#5
この学校はスポーツ特待生が多い名門校として有名だ。しかし、一方では金さえつめれば小学校から大学までエスカレータ式にレールを用意してくれる「馬鹿の温床」としても名高い。
そして、ここにまつわる悪評のほとんどがこの男にかかわるものだった。
金持ちの子供が集まるここだけでなく、周囲一帯の不良ばかり集まった高校の奴らでさえ比肩するものがいない男。
荒木雅士。
どこを切り取ってもその印象は激烈だった。
体格が高校生の平均を逸脱して大きく、その猛禽類にも似た険しい容姿は、周囲と自身を隔絶させていた。そのファッションも生徒たちの関心事だった。着古したせいか伸びきりほつれの目立つベージュのカーディガンは袖だけがひどく汚れている。赤黒い染み。
相手を殴った時の返り血。
袖が拳を覆うくらい伸びきっているのでどうしてもついてしまうらしい。
そんなわけがないと思うかもしれない。けれど俺はそれを実際この目で見たことがある。
夏から秋へとじわじわ移り変わる肌寒い時期。
ピロティーでの出来事だった。吹き抜けのそこは見世物には格好の場所で、窓という窓には大勢の生徒達が固唾を呑んで貼りついていた。
「てめえ!舐めてんじゃねえぞ!!」
「・・・え?そんなつもりないけど?」
荒木雅士は、ピロティーで待ちかまえている男を二階の窓から見下ろしうすら笑いを浮かべていた。

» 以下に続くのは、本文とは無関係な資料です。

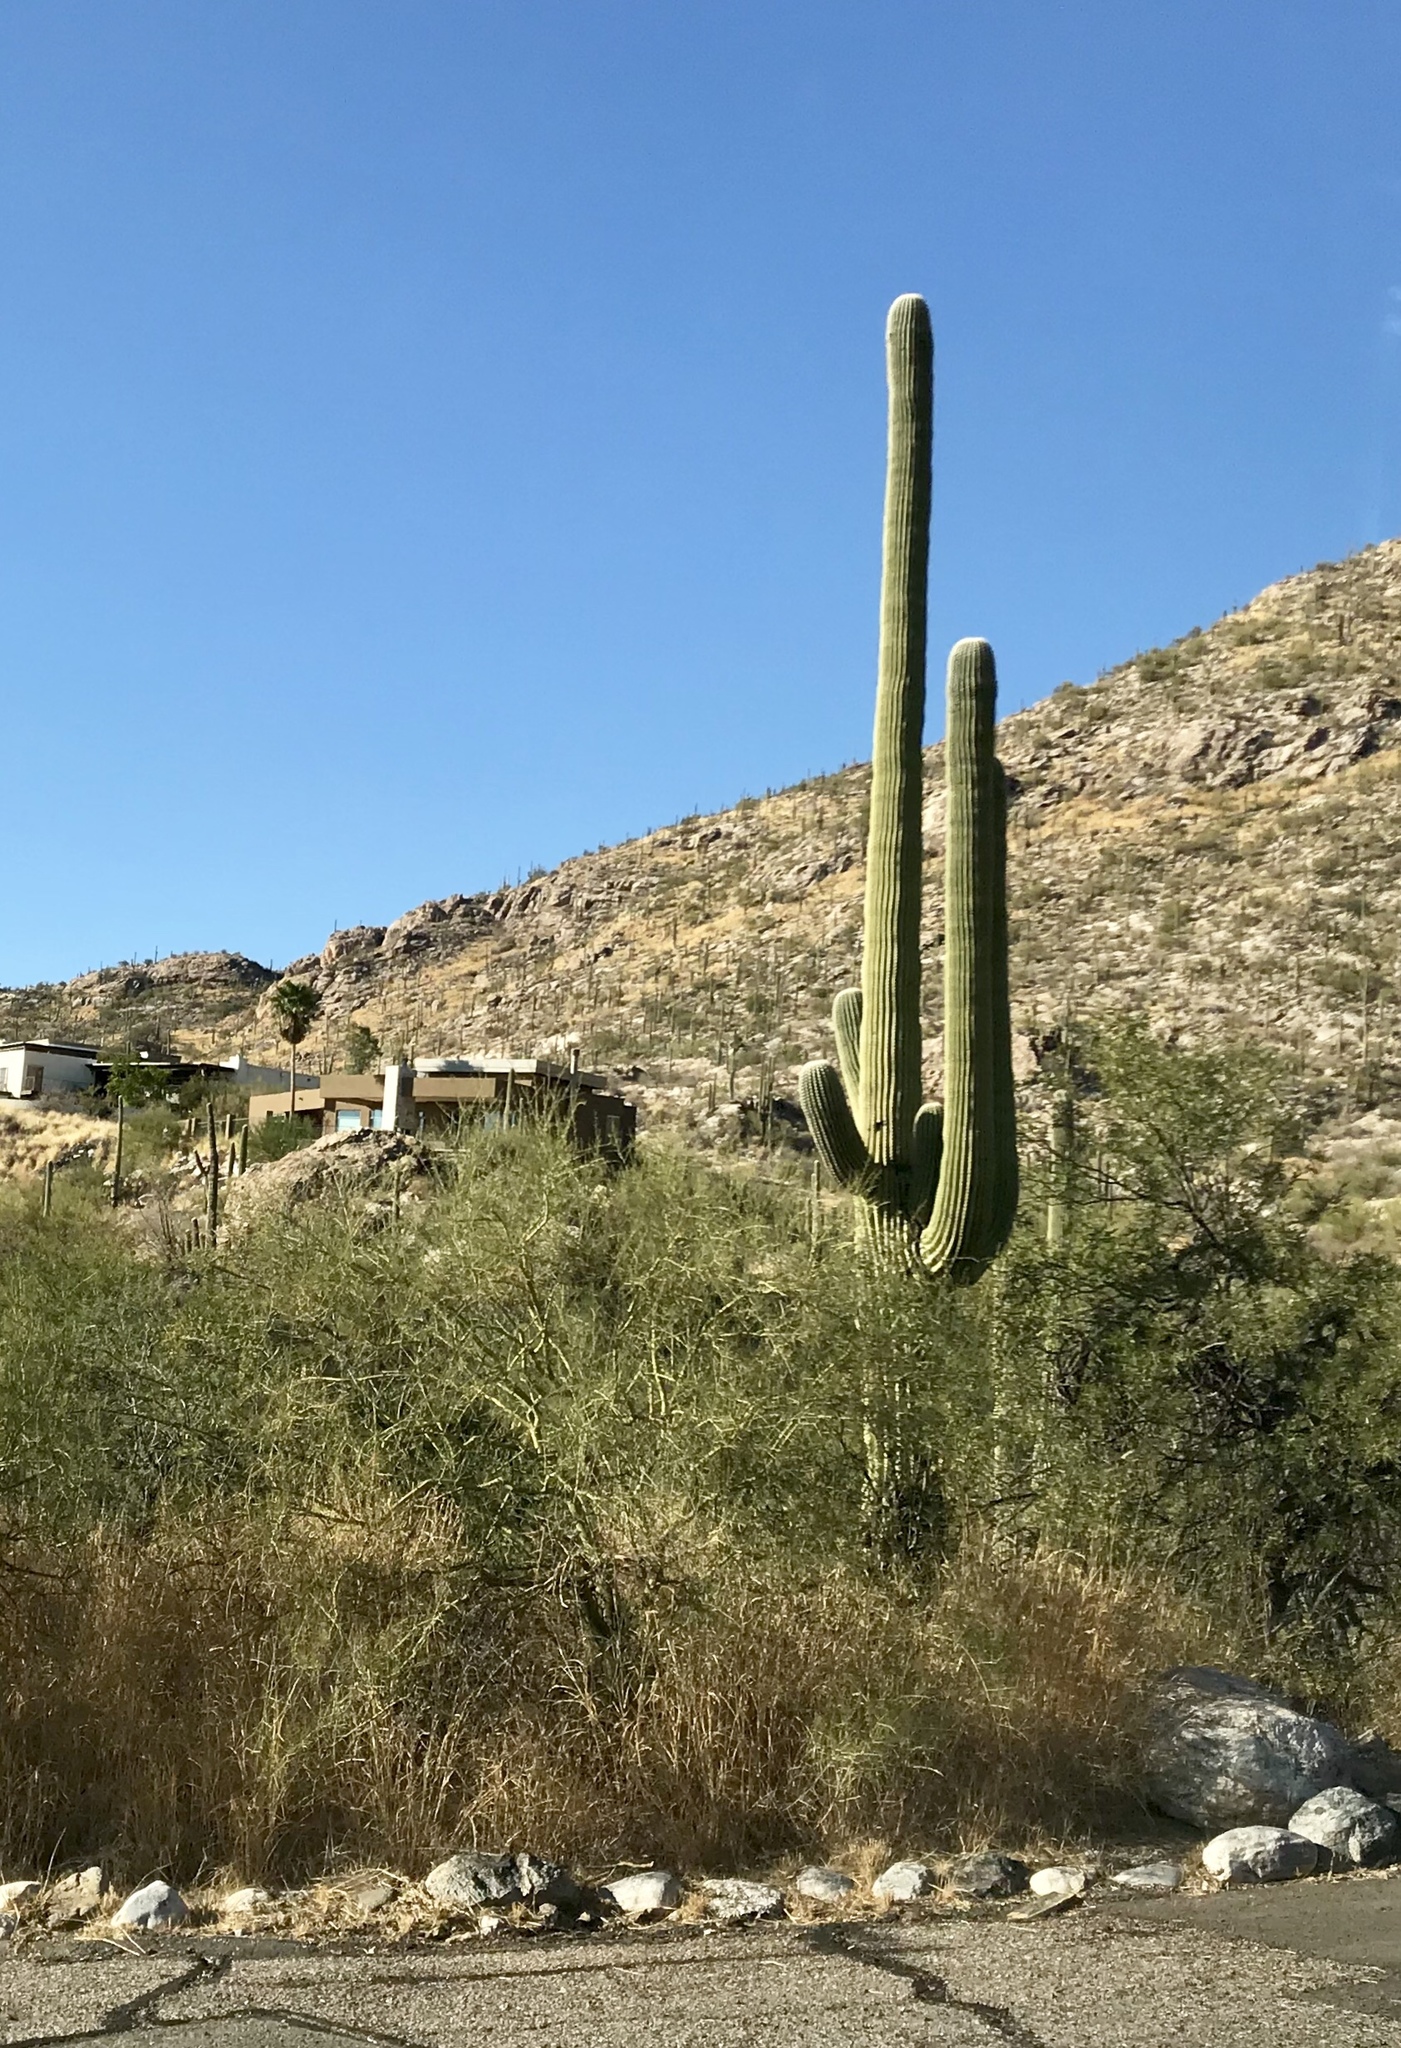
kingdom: Plantae
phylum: Tracheophyta
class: Magnoliopsida
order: Caryophyllales
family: Cactaceae
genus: Carnegiea
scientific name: Carnegiea gigantea
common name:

「好き放題やってるみたいだけど、俺らのメンツ潰してタダで終われるわけねーだろーが。」
「めんつ?」
相手の恐らくリーダーである男は唾を飛ばす勢いでがなる。
「びびってんだろ!今なら土下座すれば・・・」
でも、その声は一時停止された。カチリ。「
||」
荒木は二階の窓から、十数人の群れの中心へと飛び降りた。
きちんと足先を揃えられた黒いVANSのスニーカー。
奇麗な着地姿勢のまま目線を上げる。
「10点?」
バネのようにすっくと背立ちあがり、その背のでかさ、体の厚みに怯んだ周りの人間を「視線」だけで蹴散らし、リーダーの男と対峙する。

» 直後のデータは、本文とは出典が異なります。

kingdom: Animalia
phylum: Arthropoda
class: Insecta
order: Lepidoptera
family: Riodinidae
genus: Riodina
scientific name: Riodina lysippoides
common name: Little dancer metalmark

多勢に囲まれ、それでも怯みも無く退くこともせず、いつも通りの猫背のまま、相手を見て笑っていた。そして袖が伸びたまま、爪先さえも少ししか見えてない両手をスリスリと擦り合わせる。
楽しみを待ちかねている時の荒木の癖。
不気味なその態度は相手にとっては予想外だろう。けれど、奴らも多勢で来て尻尾を巻くわけにはいかない。
リーダーの男が、勢いのまま一発、荒木の頬に食らわせた。
それからの顛末は、今思い出しても恐ろしい。